> _Exercises to complete_
A. Transcribe the stretch of the paid-leave article from "The second part" through "FAMILY Act, too.".
B. Switch "road class" to "highway category" in the stretch of the rows from the line containing "Trace every road" through the end of the rows, and give back only that stretch with everything else left unchanged.

> _Excerpted text_

Earlier this week, Vermont senator and presidential candidate Bernie Sanders released his Family Values Agenda, a package of policy proposals aimed at expanding employees’ rights to paid time off. The agenda, which includes paid leave for sickness, vacations, and newborns, is the only program of its type announced so far by any candidate in the nascent presidential contest. If implemented, it would represent a significant leap forward for the United States—but only take us halfway to where we need to be.
Sanders’ family benefits package has three parts to it, only one of which is, strictly speaking, new. The first part is an endorsement of Senator Kirsten Gillibrand’s FAMILY Act, which levies a small payroll tax to fund twelve weeks of publicly financed, job-protected paid leave for parents of newborns. Under the FAMILY Act, parents would receive welfare payments equal to 66 percent of their prior pay to allow them to support themselves while caring for and bonding with their babies. Sanders has long supported the FAMILY Act.
The second part is an endorsement of Senator Patty Murray’s Healthy Families Act, which mandates that employers provide earned sick leave for their employees. Under the existing legislation, employers would be required to provide a minimum of one hour of earned sick leave for every 30 hours worked, up to seven days of paid sick leave per year. In effect, the bill mandates that employers provide around 3 percent of employee compensation in the form of sick leave. Sanders has long supported the FAMILY Act, too.
The final part, and the only new part, is the Guaranteed Paid Vacation Act, which would mandate that employers provide 10 days of paid vacation for all employees that have worked under the employer for at least a year. This mandate would significantly increase minimum vacation leave from the current level—zero days—but it would still lag many other countries like France (30 days) and the Nordic countries (25 days).

> _Data shown_

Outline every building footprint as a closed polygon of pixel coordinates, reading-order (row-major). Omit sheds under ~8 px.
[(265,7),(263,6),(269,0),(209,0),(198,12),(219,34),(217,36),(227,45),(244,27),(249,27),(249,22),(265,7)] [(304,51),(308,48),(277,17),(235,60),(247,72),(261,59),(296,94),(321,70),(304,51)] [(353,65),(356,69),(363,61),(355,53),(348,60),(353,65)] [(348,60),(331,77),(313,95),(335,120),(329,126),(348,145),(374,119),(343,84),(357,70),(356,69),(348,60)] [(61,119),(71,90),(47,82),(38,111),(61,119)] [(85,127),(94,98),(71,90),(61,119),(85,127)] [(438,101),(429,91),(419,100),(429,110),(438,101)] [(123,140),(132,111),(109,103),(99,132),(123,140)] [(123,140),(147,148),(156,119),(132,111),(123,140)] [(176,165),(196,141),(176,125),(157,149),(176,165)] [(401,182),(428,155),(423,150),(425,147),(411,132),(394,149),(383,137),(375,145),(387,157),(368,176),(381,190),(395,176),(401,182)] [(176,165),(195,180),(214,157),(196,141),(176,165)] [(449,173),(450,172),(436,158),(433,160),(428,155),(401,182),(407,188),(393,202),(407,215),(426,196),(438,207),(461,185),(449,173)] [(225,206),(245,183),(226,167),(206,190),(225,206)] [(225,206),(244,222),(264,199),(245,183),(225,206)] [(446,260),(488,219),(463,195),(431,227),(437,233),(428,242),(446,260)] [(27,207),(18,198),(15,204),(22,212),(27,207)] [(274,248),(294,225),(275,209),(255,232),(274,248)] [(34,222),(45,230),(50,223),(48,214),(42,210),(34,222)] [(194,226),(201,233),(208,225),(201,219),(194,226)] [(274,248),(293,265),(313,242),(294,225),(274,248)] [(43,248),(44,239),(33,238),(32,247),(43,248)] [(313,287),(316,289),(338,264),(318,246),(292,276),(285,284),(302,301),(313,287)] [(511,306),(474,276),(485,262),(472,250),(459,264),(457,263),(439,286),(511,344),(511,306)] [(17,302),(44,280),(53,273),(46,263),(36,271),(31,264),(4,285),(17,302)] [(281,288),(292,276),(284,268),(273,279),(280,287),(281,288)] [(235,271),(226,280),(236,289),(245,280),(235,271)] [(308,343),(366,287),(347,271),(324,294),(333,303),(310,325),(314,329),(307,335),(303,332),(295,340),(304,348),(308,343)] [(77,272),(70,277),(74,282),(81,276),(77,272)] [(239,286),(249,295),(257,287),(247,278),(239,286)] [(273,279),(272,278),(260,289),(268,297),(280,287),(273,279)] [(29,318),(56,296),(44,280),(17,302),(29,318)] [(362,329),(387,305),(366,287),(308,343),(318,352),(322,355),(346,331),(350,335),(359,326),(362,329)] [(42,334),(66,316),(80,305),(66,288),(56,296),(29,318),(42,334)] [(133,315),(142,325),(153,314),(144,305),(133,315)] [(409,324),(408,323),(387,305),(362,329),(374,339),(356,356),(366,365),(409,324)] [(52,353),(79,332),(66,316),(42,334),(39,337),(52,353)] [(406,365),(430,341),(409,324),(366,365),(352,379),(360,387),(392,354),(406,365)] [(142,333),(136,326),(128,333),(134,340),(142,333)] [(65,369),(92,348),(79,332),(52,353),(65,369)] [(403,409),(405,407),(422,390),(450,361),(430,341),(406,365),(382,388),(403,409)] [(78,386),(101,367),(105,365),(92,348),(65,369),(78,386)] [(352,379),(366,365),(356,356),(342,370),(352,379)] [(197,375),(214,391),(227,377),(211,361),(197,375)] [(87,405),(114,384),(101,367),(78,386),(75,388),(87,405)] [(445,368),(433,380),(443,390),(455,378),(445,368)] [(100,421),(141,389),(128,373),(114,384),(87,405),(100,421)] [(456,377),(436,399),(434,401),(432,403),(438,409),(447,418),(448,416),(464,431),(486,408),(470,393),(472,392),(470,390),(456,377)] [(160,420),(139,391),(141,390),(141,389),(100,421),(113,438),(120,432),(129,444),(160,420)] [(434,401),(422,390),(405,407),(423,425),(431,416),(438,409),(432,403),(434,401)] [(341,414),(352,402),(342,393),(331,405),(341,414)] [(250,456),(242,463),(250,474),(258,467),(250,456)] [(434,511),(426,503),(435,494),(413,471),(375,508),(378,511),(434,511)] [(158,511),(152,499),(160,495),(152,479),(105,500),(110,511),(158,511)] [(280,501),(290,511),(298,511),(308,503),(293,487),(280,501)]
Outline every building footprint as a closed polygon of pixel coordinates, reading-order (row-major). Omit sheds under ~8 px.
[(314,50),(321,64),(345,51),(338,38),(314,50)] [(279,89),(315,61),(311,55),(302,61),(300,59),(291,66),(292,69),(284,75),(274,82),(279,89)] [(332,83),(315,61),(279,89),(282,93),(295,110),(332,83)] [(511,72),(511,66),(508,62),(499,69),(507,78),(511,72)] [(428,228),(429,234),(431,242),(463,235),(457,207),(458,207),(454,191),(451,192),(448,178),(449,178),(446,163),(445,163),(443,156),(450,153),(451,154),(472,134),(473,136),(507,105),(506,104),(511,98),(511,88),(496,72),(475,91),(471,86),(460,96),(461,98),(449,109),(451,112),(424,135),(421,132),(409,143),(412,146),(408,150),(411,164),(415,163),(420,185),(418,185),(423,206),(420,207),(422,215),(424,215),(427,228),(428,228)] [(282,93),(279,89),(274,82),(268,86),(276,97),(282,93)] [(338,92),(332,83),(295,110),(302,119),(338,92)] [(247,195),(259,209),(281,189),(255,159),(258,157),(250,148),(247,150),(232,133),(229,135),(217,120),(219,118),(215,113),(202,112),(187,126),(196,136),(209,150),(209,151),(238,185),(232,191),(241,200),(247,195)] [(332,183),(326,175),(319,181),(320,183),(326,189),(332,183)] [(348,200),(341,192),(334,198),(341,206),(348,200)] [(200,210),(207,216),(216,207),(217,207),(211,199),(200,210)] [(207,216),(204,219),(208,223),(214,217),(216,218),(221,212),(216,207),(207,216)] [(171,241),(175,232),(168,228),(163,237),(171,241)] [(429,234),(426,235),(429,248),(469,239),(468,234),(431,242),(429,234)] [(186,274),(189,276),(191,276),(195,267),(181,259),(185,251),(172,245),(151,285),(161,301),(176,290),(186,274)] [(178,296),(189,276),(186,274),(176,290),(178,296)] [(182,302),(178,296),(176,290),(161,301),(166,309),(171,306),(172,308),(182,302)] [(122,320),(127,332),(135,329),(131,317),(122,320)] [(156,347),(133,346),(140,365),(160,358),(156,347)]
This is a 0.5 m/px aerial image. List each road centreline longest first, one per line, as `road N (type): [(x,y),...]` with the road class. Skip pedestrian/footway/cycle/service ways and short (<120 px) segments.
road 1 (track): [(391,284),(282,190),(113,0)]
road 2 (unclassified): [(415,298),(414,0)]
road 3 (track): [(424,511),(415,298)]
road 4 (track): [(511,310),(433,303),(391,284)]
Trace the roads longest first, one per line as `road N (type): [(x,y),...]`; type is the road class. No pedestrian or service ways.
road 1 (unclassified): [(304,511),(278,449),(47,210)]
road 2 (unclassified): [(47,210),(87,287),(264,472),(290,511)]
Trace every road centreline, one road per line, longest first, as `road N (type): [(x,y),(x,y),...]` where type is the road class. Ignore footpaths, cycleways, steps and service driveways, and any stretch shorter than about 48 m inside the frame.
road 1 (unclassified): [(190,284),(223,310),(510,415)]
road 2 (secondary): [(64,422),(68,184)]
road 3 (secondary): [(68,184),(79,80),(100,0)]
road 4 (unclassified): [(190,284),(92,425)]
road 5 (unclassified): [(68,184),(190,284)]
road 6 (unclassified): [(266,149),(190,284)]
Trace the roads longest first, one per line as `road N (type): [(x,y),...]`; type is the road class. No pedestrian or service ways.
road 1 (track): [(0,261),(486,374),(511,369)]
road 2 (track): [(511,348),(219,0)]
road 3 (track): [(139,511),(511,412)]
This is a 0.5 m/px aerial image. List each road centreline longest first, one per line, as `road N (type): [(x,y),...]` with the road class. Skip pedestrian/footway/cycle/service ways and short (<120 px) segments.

> _Results for the exercise_
A.
The second part is an endorsement of Senator Patty Murray’s Healthy Families Act, which mandates that employers provide earned sick leave for their employees. Under the existing legislation, employers would be required to provide a minimum of one hour of earned sick leave for every 30 hours worked, up to seven days of paid sick leave per year. In effect, the bill mandates that employers provide around 3 percent of employee compensation in the form of sick leave. Sanders has long supported the FAMILY Act, too.

B.
Trace every road centreline, one road per line, longest first, as `road N (type): [(x,y),(x,y),...]` where type is the highway category. Ignore footpaths, cycleways, steps and service driveways, and any stretch shorter than about 48 m inside the frame.
road 1 (unclassified): [(190,284),(223,310),(510,415)]
road 2 (secondary): [(64,422),(68,184)]
road 3 (secondary): [(68,184),(79,80),(100,0)]
road 4 (unclassified): [(190,284),(92,425)]
road 5 (unclassified): [(68,184),(190,284)]
road 6 (unclassified): [(266,149),(190,284)]
Trace the roads longest first, one per line as `road N (type): [(x,y),...]`; type is the highway category. No pedestrian or service ways.
road 1 (track): [(0,261),(486,374),(511,369)]
road 2 (track): [(511,348),(219,0)]
road 3 (track): [(139,511),(511,412)]
This is a 0.5 m/px aerial image. List each road centreline longest first, one per line, as `road N (type): [(x,y),...]` with the highway category. Skip pedestrian/footway/cycle/service ways and short (<120 px) segments.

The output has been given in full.